ENNOID BMS, AFAIK is the only commercially available BMS that does exactly this:

https://www.ennoid.me/bms/ss

NEW feature for 2022:

VESC & VESC-tool CAN & USB compatibility for firmware updates, data monitoring & parameters configuration

DIEBMS is the original open source version from which the project above was developed.
https://github.com/DieBieEngineering/DieBieMS

And MK-BMS (Aliexpress) which is a China clone of the ENNOID BMS above also does something similar.

Thanks,
Oli.
 
Yes great find

https://endless-sphere.com/forums/viewtopic.php?p=1691648#p1691648

https://endless-sphere.com/forums/viewtopic.php?t=92952

https://endless-sphere.com/forums/viewtopic.php?p=1360443#p1360443

https://endless-sphere.com/forums/viewtopic.php?p=1675361#p1675361

 
princesswolfie84 said:
Vesc it self can control howmuch amperage it pulls from and gives to the pack.

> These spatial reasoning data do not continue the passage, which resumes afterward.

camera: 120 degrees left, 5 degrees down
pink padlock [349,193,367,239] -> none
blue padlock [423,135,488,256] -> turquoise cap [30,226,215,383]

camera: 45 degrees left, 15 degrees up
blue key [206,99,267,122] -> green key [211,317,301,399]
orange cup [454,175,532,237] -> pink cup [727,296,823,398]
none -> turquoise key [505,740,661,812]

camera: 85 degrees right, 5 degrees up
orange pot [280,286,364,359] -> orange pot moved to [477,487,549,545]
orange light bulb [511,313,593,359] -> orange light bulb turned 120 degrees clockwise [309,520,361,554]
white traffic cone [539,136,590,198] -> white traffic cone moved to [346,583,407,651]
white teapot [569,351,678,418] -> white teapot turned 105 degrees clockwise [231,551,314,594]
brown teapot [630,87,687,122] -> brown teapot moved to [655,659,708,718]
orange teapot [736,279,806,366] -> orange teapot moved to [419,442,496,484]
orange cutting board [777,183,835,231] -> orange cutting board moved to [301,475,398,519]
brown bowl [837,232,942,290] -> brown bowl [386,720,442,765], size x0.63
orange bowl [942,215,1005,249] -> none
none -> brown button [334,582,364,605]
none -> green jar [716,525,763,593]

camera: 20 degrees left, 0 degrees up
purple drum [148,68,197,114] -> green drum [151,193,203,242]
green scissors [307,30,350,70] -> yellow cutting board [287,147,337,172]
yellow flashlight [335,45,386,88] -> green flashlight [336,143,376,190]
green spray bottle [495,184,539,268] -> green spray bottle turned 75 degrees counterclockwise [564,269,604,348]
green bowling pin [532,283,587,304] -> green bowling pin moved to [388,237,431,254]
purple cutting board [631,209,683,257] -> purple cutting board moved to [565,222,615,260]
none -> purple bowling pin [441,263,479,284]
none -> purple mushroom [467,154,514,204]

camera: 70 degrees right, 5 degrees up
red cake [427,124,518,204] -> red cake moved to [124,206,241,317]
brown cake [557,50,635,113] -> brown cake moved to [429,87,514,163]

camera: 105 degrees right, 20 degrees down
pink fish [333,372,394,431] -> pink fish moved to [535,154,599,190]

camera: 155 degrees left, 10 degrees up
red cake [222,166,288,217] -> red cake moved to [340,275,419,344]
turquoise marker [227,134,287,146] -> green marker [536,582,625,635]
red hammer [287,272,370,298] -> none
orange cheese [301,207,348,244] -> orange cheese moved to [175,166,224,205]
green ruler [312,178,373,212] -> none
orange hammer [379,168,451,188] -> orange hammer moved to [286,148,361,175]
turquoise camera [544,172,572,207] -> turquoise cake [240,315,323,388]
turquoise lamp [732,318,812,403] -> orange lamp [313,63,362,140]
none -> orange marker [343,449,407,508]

It can also turn off output when the input voltage falls to a given degree. These are great and things that need to be set.... but they do nothing for high temperature issues. Lithium batteries are very robust things and you can push them to enormous extremes. As long as u can make sure there not getting to hot. They thermally runaway at certain temperatures and that's what tends to cause most pack fires. Yes they may have been being drawn from to hard or charged to hard but if there was a cut of at temperature u can stop that from happening. Being able to see per cell voltages and keep them balanced will make it so your $600+ will keep working for much longer than a year or so. And being able to set and know the limits the bms is working with helps to insure these things are with in parameters for your given cells. Maby I'm just weird because I want real protection for something that my crotch is basically sitting on that can go boom ish

Thermal fuse shouldn't be too hard to implement, if you are concerned about per cell voltage monitoring breakout a multimeter and check. Put a few jst connectors so you can check. You make it seem like that is your priority, so put a thermistor in the pack with a microcontroller and a fat relay. As the other user mentioned a bms is just a compilation of features
 
Oli.Hall said:
ENNOID BMS, AFAIK is the only commercially available BMS that does exactly this:

https://www.ennoid.me/bms/ss

NEW feature for 2022:

VESC & VESC-tool CAN & USB compatibility for firmware updates, data monitoring & parameters configuration

DIEBMS is the original open source version from which the project above was developed.
https://github.com/DieBieEngineering/DieBieMS

And MK-BMS (Aliexpress) which is a China clone of the ENNOID BMS above also does something similar.

Thanks,
Oli.

Holy ****, I'll take my chances with unprotected cells before I spend $200 on a bms. Maybe if you have a few kw battery pack it makes sense, but for the 12s2p and 13s2p packs I have planned absolutely no way would I drop that kinda coin. Costs over double the cells.